**Written task 1:**
Reproduce the passage of the Kolmogorov-Smirnov thread starting with "Description" and going on through "result = KS-TEST(SORT(p), SORT(tmp))", renaming "sigma" to "std_dev" wherever it appears.
**Written task 2:**
Please write a continuation of the Kolmogorov-Smirnov thread, picking up after its final sentence.

Description
I want to use Kolmogorov-Smirnov test to check how given clusters of 1D points differs from normal distribution (original question here: How to test which data match model at best).
I am considering a following approach:
FOREACH cluster
p = points FROM cluster
n = SIZE(p)
mu = AVG(p)
sigma = SQRT(VARIANCE(p))
tmp = GENERATE n RANDOM points FROM normal_distribution(mu, sigma)
result = KS-TEST(SORT(p), SORT(tmp))
IF result > threshold THEN ok OTHERWISE not ok
I took implementation of KS-TEST from here: http://root.cern.ch/root/html/src/TMath.cxx.html#RDBIQ
Number of points is usually hundreds or thousands.
Problem
I have observed that result strongly depends on randomly generated "tmp" points. Even when I randomly generated two sets of points from same distribution with same parameters, the resulting probability from KS-TEST floated between 0.0+something and 0.99+something. So it is difficult for me to choose a proper "threshold" value. The same cluster can be once considered as "close-to-normal-distribution" and once not.
Answer
Can you give me advice, what am I doing wrong, how can I get more reliable results?
Best Answer
There are two standard versions of the Kolmogorov-Smirnov test:
It seems that the code you are using only provides the two-sample version, but your problem is inherently a one-sample goodness-of-fit problem. It would be better to find an implementation of the one-sample test. This would eliminate the needless step of generating the variable 'tmp' and should increase the statistical power of the procedure.

**Dataset entries:**

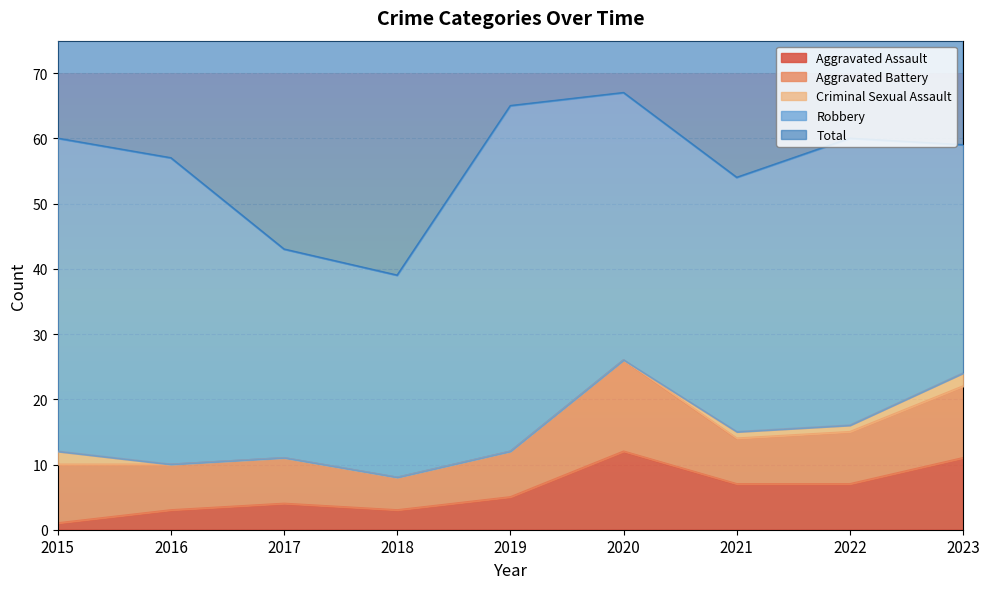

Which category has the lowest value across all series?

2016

---

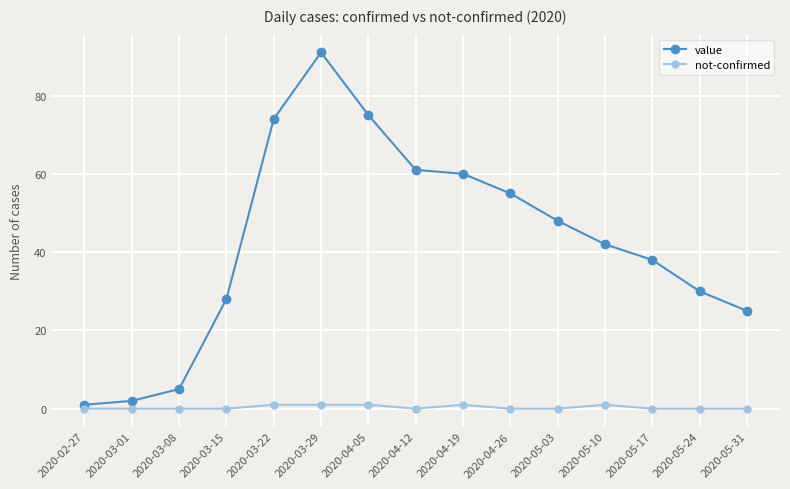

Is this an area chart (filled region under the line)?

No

**Task output 1:**
Description
I want to use Kolmogorov-Smirnov test to check how given clusters of 1D points differs from normal distribution (original question here: How to test which data match model at best).
I am considering a following approach:
FOREACH cluster
p = points FROM cluster
n = SIZE(p)
mu = AVG(p)
std_dev = SQRT(VARIANCE(p))
tmp = GENERATE n RANDOM points FROM normal_distribution(mu, std_dev)
result = KS-TEST(SORT(p), SORT(tmp))

**Task output 2:**
Kolmogorov-Smirnov is often a bad choice since it completely lacks sensitivity at the tails of the distribution. I would recommend trying other tests such as the Anderson Darling test or the Berk-Jones tests.
As for the distribution of test results: this is expected. Under the null hypothesis (that the samples come from exactly the distribution you are testing against) the p-value computed for the Kolmogorov-Smirnov statistic is a Uniform[0,1] random variable.
In fact, this is always true for $p$-values under the null hypothesis when the statistic and the null distribution are continuous. For more information about this fact, see: "Why are p-values uniformly distributed under the null hypothesis?"